# AgentCoMa: A Compositional Benchmark Mixing Commonsense and Mathematical Reasoning in Real-World Scenarios

**Authors:** Lisa Alazraki, Lihu Chen, Ana Brassard, Joe Stacey, Hossein A. Rahmani, Marek Rei

arXiv: 2508.19988 · 2026-03-11

## TL;DR

AgentCoMa introduces a benchmark for evaluating LLMs on tasks requiring combined commonsense and mathematical reasoning, revealing significant performance gaps and model brittleness in mixed reasoning scenarios.

## Contribution

This work presents a novel benchmark, AgentCoMa, specifically designed to test LLMs on combined commonsense and math reasoning tasks, highlighting current limitations and providing a platform for future improvements.

## Key findings

- LLMs solve individual reasoning steps well but struggle with combined tasks.
- Performance drops by ~30% when reasoning types are mixed.
- Humans perform consistently well on the combined tasks.

## Abstract

Large Language Models (LLMs) have achieved high accuracy on complex commonsense and mathematical problems that involve the composition of multiple reasoning steps. However, current compositional benchmarks testing these skills tend to focus on either commonsense or math reasoning, whereas LLM agents solving real-world tasks would require a combination of both.
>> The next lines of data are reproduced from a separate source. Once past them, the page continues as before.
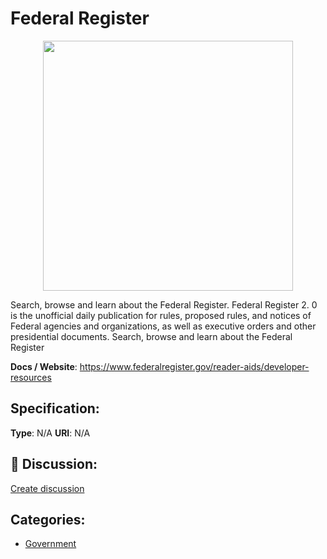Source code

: # Federal Register
<p align="center">
    <img width="400" src="https://raw.githubusercontent.com/apis-list/apis-list/main/apis/federal-register/logo_256x256.png" />
</p>

Search, browse and learn about the Federal Register. Federal Register 2. 0 is the unofficial daily publication for rules, proposed rules, and notices of Federal agencies and organizations, as well as executive orders and other presidential documents.  Search, browse and learn about the Federal Register

**Docs / Website**: https://www.federalregister.gov/reader-aids/developer-resources

## Specification:
**Type**:  N/A 
**URI**:  N/A 

## 💬 Discussion:
[Create discussion](https://github.com/apis-list/apis-list/discussions/new)

## Categories:
- [Government](https://github.com/apis-list/apis-list#government)



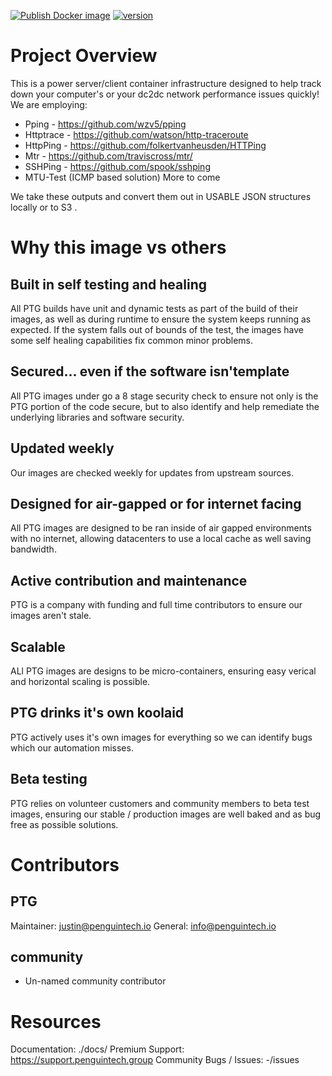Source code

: [![Publish Docker image](https://github.com/PenguinCloud/PenguinPerf3/actions/workflows/push.yml/badge.svg)](https://github.com/PenguinCloud/PenguinPerf3/actions/workflows/push.yml) [![version](https://img.shields.io/badge/version-1.0.2-blue.svg)](https://semver.org) 

# Project Overview
This is a power server/client container infrastructure designed to help track down your computer's or your dc2dc network performance issues quickly!
We are employing:
* Pping - https://github.com/wzv5/pping 
* Httptrace - https://github.com/watson/http-traceroute 
* HttpPing - https://github.com/folkertvanheusden/HTTPing 
* Mtr - https://github.com/traviscross/mtr/ 
* SSHPing - https://github.com/spook/sshping 
* MTU-Test (ICMP based solution)
More to come

We take these outputs and convert them out in USABLE JSON structures locally or to S3 .

# Why this image vs others
## Built in self testing and healing
All PTG builds have unit and dynamic tests as part of the build of their images, as well as during runtime to ensure the system keeps running as expected. If the system falls out of bounds of the test, the images have some self healing capabilities fix common minor problems.

## Secured... even if the software isn'template
All PTG images under go a 8 stage security check to ensure not only is the PTG portion of the code secure, but to also identify and help remediate the underlying libraries and software security. 

## Updated weekly
Our images are checked weekly for updates from upstream sources.

## Designed for air-gapped or for internet facing
All PTG images are designed to be ran inside of air gapped environments with no internet, allowing datacenters to use a local cache as well saving bandwidth.

## Active contribution and maintenance
PTG is a company with funding and full time contributors to ensure our images aren't stale.

## Scalable
ALl PTG images are designs to be micro-containers, ensuring easy verical and horizontal scaling is possible.

## PTG drinks it's own koolaid
PTG actively uses it's own images for everything so we can identify bugs which our automation misses.

## Beta testing
PTG relies on volunteer customers and community members to beta test images, ensuring our stable / production images are well baked and as bug free as possible solutions.

# Contributors
## PTG
Maintainer:  justin@penguintech.io
General: info@penguintech.io

## community

* Un-named community contributor


# Resources
Documentation: ./docs/
Premium Support: https://support.penguintech.group 
Community Bugs / Issues: -/issues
In this work, we introduce an Agentic Commonsense and Math benchmark (AgentCoMa), where each compositional task requires a commonsense reasoning step and a math reasoning step. We test it on 61 LLMs of different sizes, model families, and training strategies. We find that LLMs can usually solve both steps in isolation, yet their accuracy drops by ~30% on average when the two are combined. This is a substantially greater performance gap than the one we observe in prior compositional benchmarks that combine multiple steps of the same reasoning type. In contrast, non-expert human annotators can solve the compositional questions and the individual steps in AgentCoMa with similarly high accuracy. Furthermore, we conduct a series of interpretability studies to better understand the performance gap, examining neuron patterns, attention maps and membership inference. Our work underscores a substantial degree of model brittleness in the context of mixed-type compositional reasoning and offers a test bed for future improvement.